Drugim błędem jest luka w zabezpieczeniach umożliwiająca podniesienie uprawnień (EoP) (CVE-2023-32054, CVSS 7.3), która umożliwia atakującym zapisywanie w plikach bez uprawnień poprzez manipulację procesem przywracania poprzedniej wersji z kopii w tle.

Trzeci błąd to nieuprzywilejowany DOS Process Explorera pod kątem błędu zapobiegającego analizie, dla którego zarezerwowano CVE-2023-42757 (szczegóły poniżej). Czwarty błąd, również związany z EoP, umożliwia nieuprzywilejowanym atakującym usunięcie plików. Microsoft potwierdził, że luka doprowadziła do „nieoczekiwanego zachowania”, ale nie wydał jeszcze CVE ani poprawki.

„Tworzę folder w folderze demonstracyjnym o nazwie… a w środku zapisuję plik o nazwie c.txt” – wyjaśnił Yair. „Następnie, gdy administrator spróbuje usunąć… folderze, zamiast tego zostanie usunięty cały folder demo.”

Potencjalnie szersze konsekwencje „MagicDot”.

Chociaż firma Microsoft zajęła się specyficznymi lukami w zabezpieczeniach Yaira, automatyczne usuwanie kropek i spacji podczas konwersji ścieżki DOS na NT nadal występuje, mimo że jest to główna przyczyna występowania luk.

„Oznacza to, że może istnieć o wiele więcej potencjalnych luk w zabezpieczeniach i technik poeksploatacyjnych, które można znaleźć, wykorzystując ten problem” – mówi badacz Dark Reading. „Ten problem nadal istnieje i może prowadzić do znacznie większej liczby problemów i luk w zabezpieczeniach, które mogą być znacznie bardziej niebezpieczne niż te, o których wiemy”.

Dodaje, że problem ma konsekwencje wykraczające poza Microsoft.

„Uważamy, że konsekwencje te dotyczą nie tylko systemu Microsoft Windows, który jest najpopularniejszym na świecie systemem operacyjnym dla komputerów stacjonarnych, ale także wszystkich dostawców oprogramowania, z których większość pozwala również na utrzymywanie się znanych problemów w kolejnych wersjach swojego oprogramowania” – ostrzegł. w swojej prezentacji.

Tymczasem twórcy oprogramowania mogą uczynić swój kod bezpieczniejszym przed tego typu lukami, wykorzystując ścieżki NT zamiast ścieżek DOS – zauważył.

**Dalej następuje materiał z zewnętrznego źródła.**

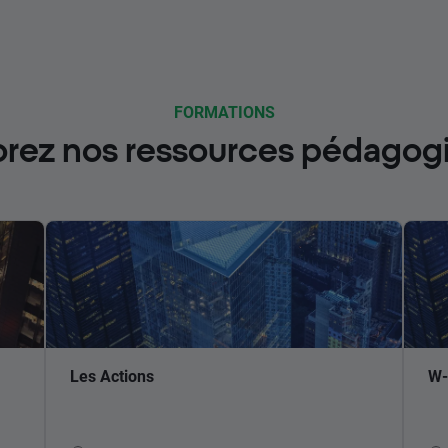
FORMATIONS
orez nos ressources pédagog
Les Actions
W-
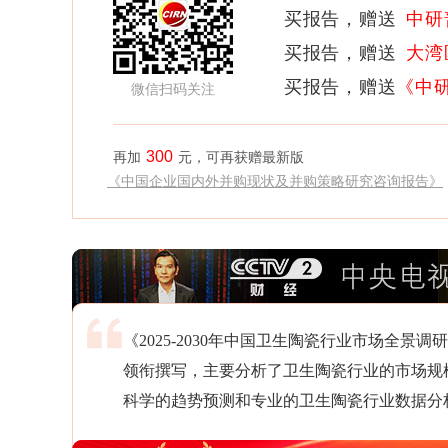
买报告，赠送
中研
买报告，赠送
大湾
买报告，赠送
《中
微信扫码关注
300
再加
元，可再获赠最新版
《中国企业国内外并购现状及并购策略研究咨询报告》
《2025-2030年中国卫生陶瓷行业市场全
领衔撰写，主要分析了卫生陶瓷行业的市场规
科学的趋势预测和专业的卫生陶瓷行业数据分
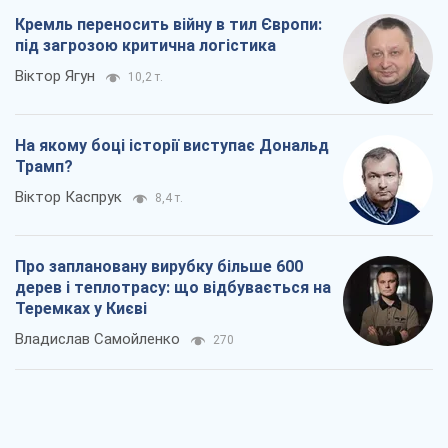
Кремль переносить війну в тил Європи:
під загрозою критична логістика
Віктор Ягун
10,2 т.
На якому боці історії виступає Дональд
Трамп?
Віктор Каспрук
8,4 т.
Про заплановану вирубку більше 600
дерев і теплотрасу: що відбувається на
Теремках у Києві
Владислав Самойленко
270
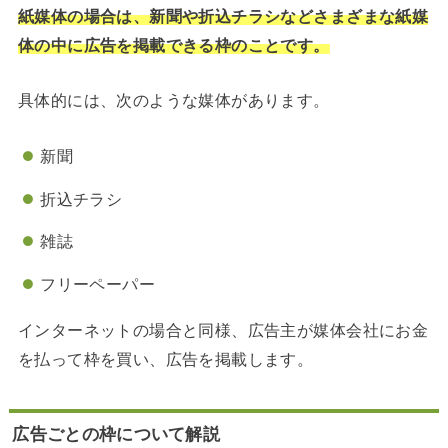
紙媒体の場合は、新聞や折込チラシなどさまざまな紙媒
体の中に広告を掲載できる枠のことです。
具体的には、次のような媒体があります。
新聞
折込チラシ
雑誌
フリーペーパー
インターネットの場合と同様、広告主が媒体会社にお金
を払って枠を買い、広告を掲載します。
広告ごとの枠について解説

„Większość wywołań API wysokiego poziomu w systemie Windows obsługuje ścieżki NT” – powiedział Yair w swojej prezentacji. „Korzystanie ze ścieżek NT pozwala uniknąć procesu konwersji i zapewnia, że ​​podana ścieżka jest tą samą ścieżką, na której faktycznie wykonywana jest operacja”.

W przypadku firm zespoły ds. bezpieczeństwa powinny tworzyć mechanizmy wykrywania, które wyszukują nieprawidłowe kropki i spacje w ścieżkach plików.

„Istnieją całkiem proste metody wykrywania, które można dla nich opracować, aby szukać plików lub katalogów zawierających końcowe kropki lub spacje, ponieważ jeśli znajdziesz je na swoim komputerze, oznacza to, że ktoś zrobił to celowo, ponieważ nie jest to to łatwe do zrobienia” – Yair mówi Dark Reading. „Zwykli użytkownicy nie mogą po prostu utworzyć pliku zakończonego kropką lub spacją, Microsoft temu zapobiegnie. Napastnicy będą musieli użyć m.in niższe API który jest bliżej jądra i będzie wymagał pewnej wiedzy, aby to osiągnąć.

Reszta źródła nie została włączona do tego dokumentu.